Is your internet connection reliable enough to always work online?  A couple of years ago, this may have bee a big concern. However, as someone who travels around schools across Wales every week, I've come across very few schools that have serious enough connection issues that they can't work in the cloud.

Do you need to install specific programs?  This last question can still be important, especially for teacher devices or in Secondary Schools. In our school, the pupils all use Chromebooks, but the teachers are still using regular Windows PCs. The reason? SIMS. Like many schools, we use SIMS for register taking and to get information about our pupils. Our version of SIMS needs to be installed on a computer and therefore we're tied to our laptops. Having said that, there are ways around this, we could use SIMS on a tablet or use an online method of accessing SIMS. For Secondary Schools, whilst Chromebooks will do the job perfectly in the vast, vast majority of lessons, some lessons in some subjects may need specific powerful software and therefore it may be necessary to have a few laptops or PCs around for those occasions.

What Chromebook?

So you've decided to purchase Chromebooks for the school, but which one? There are tens of options, most made by well regarded computer companies such as Dell, Lenovo, HP, Acer, Asus. (This confuses some people, they assume all Chromebooks are made by Google. To help understand, think of Windows computer. You can buy them made by HP, Dell or loads of other companies, but they all run Windows. Chromebooks are the same.)

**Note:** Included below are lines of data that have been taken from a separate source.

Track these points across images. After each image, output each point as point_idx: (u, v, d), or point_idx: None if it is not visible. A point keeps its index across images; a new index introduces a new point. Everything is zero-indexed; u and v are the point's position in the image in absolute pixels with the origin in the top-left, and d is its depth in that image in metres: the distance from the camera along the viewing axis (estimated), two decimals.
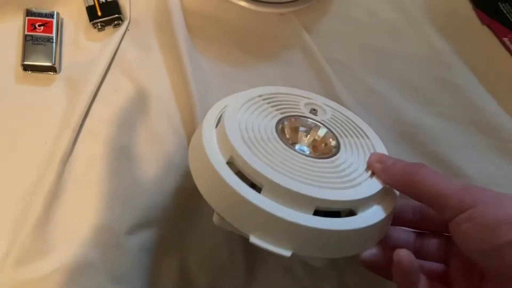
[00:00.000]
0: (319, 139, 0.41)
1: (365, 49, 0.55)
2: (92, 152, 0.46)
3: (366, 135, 0.42)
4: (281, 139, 0.38)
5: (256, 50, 0.53)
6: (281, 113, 0.41)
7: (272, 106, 0.41)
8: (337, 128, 0.42)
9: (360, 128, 0.43)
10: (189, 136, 0.48)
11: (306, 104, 0.44)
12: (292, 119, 0.41)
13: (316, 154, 0.40)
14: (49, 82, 0.49)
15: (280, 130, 0.39)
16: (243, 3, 0.53)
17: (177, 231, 0.45)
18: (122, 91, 0.49)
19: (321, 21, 0.55)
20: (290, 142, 0.40)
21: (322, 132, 0.41)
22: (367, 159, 0.39)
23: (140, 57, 0.51)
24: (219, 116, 0.40)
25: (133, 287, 0.42)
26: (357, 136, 0.42)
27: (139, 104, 0.49)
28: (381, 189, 0.36)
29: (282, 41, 0.54)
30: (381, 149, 0.41)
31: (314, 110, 0.43)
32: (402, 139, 0.51)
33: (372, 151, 0.40)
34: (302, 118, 0.42)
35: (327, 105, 0.44)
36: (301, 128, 0.42)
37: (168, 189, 0.46)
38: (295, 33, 0.54)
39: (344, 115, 0.44)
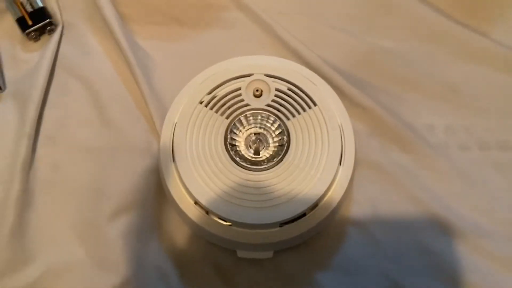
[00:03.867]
0: (270, 146, 0.44)
1: None
2: (54, 156, 0.46)
3: (313, 102, 0.43)
4: (234, 161, 0.42)
5: (192, 22, 0.53)
6: (227, 117, 0.43)
7: (216, 111, 0.43)
8: (283, 109, 0.43)
9: (305, 93, 0.44)
10: (145, 116, 0.48)
11: (248, 84, 0.44)
12: (239, 129, 0.44)
13: (269, 156, 0.43)
14: None
15: (230, 149, 0.42)
16: None
17: (160, 210, 0.45)
18: (71, 91, 0.49)
19: None
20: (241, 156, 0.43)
21: (272, 141, 0.44)
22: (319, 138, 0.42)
23: (82, 56, 0.51)
24: (172, 139, 0.42)
25: (123, 273, 0.42)
26: (304, 109, 0.43)
27: (90, 99, 0.49)
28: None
29: (217, 6, 0.54)
30: (329, 111, 0.43)
31: (257, 90, 0.44)
32: (359, 68, 0.51)
33: (321, 120, 0.42)
34: (248, 117, 0.44)
35: (268, 75, 0.44)
36: (252, 137, 0.44)
37: (137, 171, 0.46)
38: None
39: (286, 81, 0.44)
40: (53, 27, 0.51)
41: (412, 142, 0.47)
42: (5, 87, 0.49)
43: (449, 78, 0.51)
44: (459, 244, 0.44)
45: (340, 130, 0.43)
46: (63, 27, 0.52)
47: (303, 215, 0.41)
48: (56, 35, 0.51)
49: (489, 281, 0.43)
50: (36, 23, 0.50)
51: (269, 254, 0.42)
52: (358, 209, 0.46)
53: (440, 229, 0.45)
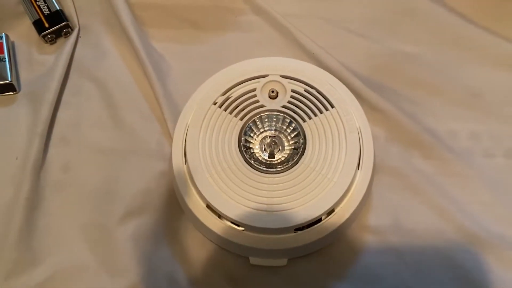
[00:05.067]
0: (286, 149, 0.43)
1: None
2: (66, 157, 0.46)
3: (331, 104, 0.42)
4: (248, 163, 0.40)
5: (209, 25, 0.53)
6: (241, 118, 0.42)
7: (230, 112, 0.42)
8: (299, 111, 0.42)
9: (322, 95, 0.42)
10: (159, 119, 0.47)
11: (264, 85, 0.43)
12: (253, 131, 0.43)
13: (284, 159, 0.42)
14: (12, 102, 0.48)
15: (245, 151, 0.41)
16: None
17: (171, 214, 0.44)
18: (85, 92, 0.49)
19: None
20: (256, 159, 0.42)
21: (286, 144, 0.43)
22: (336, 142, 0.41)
23: (97, 58, 0.51)
24: (184, 141, 0.42)
25: (131, 278, 0.41)
26: (321, 111, 0.42)
27: (104, 101, 0.48)
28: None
29: (233, 10, 0.53)
30: (347, 113, 0.42)
31: (272, 92, 0.43)
32: (378, 72, 0.50)
33: (339, 122, 0.41)
34: (263, 118, 0.43)
35: (284, 76, 0.43)
36: (267, 140, 0.43)
37: (149, 173, 0.45)
38: None
39: (303, 82, 0.43)
40: (69, 30, 0.51)
41: (434, 148, 0.46)
42: (19, 89, 0.49)
43: (472, 83, 0.49)
44: (485, 256, 0.42)
45: (358, 133, 0.41)
46: (79, 30, 0.52)
47: (319, 220, 0.39)
48: (72, 38, 0.51)
49: None
50: (53, 26, 0.50)
51: (283, 261, 0.40)
52: (377, 217, 0.44)
53: (465, 239, 0.42)
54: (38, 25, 0.51)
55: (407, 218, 0.43)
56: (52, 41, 0.51)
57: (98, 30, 0.52)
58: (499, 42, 0.50)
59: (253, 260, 0.40)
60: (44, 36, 0.51)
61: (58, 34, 0.51)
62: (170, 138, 0.46)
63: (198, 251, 0.43)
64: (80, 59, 0.51)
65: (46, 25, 0.50)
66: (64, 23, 0.51)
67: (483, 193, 0.44)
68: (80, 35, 0.52)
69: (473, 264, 0.41)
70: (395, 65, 0.50)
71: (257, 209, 0.38)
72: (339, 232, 0.40)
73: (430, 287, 0.41)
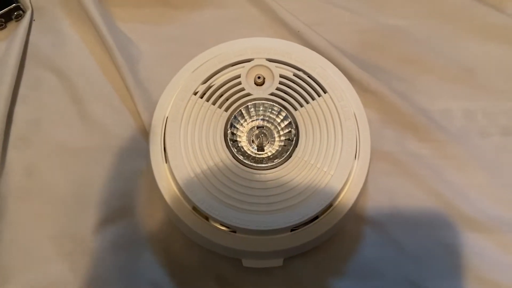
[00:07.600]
0: (276, 144, 0.40)
1: None
2: (28, 159, 0.42)
3: (323, 89, 0.39)
4: (236, 159, 0.37)
5: (180, 2, 0.48)
6: (226, 109, 0.39)
7: (213, 103, 0.39)
8: (289, 98, 0.39)
9: (313, 79, 0.39)
10: (131, 111, 0.43)
11: (249, 71, 0.39)
12: (240, 123, 0.40)
13: (276, 152, 0.39)
14: None
15: (232, 145, 0.38)
16: None
17: (152, 218, 0.41)
18: (45, 85, 0.44)
19: None
20: (244, 154, 0.39)
21: (277, 140, 0.40)
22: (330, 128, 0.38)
23: (55, 44, 0.46)
24: (163, 136, 0.38)
25: None
26: (313, 98, 0.39)
27: (67, 94, 0.44)
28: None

I'm not going to recommend one specific Chromebook, that's a matter of personal taste, but I will highlight a few important things to compare:

Budget - The cheapest Chromebooks start at around £160. These are the type of Chromebooks we bought for our school a couple of years ago. They do the job well, and you get a lot of devices for your money. You won't go far wrong with these devices, but you may miss out on some important recent developments.

Next Gen - The next generation Chromebooks are likely to cost around £350 each. When you buy such a device you get a touchscreen, the use of styluses and, often, the ability to fold the device over so it acts like a tablet. Since these Chromebooks can download Android apps, they really can act as both a laptop-style device and a tablet device (although they are clearly much heavier than a traditional tablet, perhaps not what you want the Reception class to be carrying around.)

High EndThe top of the range Chromebook is Google's very own Pixelbook. This is a seriously impressive machine, but at around £1000 it is way too extravagant for use in most schools.

Conclusion

Whilst my school, and many others, have been perfectly happy with the cheapest Chromebooks, when it comes time to invest further in a year or two then I will be taking a serious look at the £350-ish next generation Chromebooks. I spent a few days using such devices whilst working at the BETT show in London last month, and the ease of switching between keyboard and touchscreen and between laptop-style and tablet-style was incredible. I'm always asked by schools "should we buy Chromebooks or iPads?" and I usually reply "You need both. Chromebooks for your everyday tasks, iPads for creativity and filming". These Next Gen Chromebooks are the first device that I can see taking the place of both devices (probably not in the Foundation Phase, too cumbersome and heavy as a tablet).

Right now, my perfect technology scenario would be the Next Gen Chromebooks through the school (1 to 1 would be incredible, but many schools can't afford that yet) with a reduced number of tablets available for Foundation Phase and certain jobs in KS2/KS3.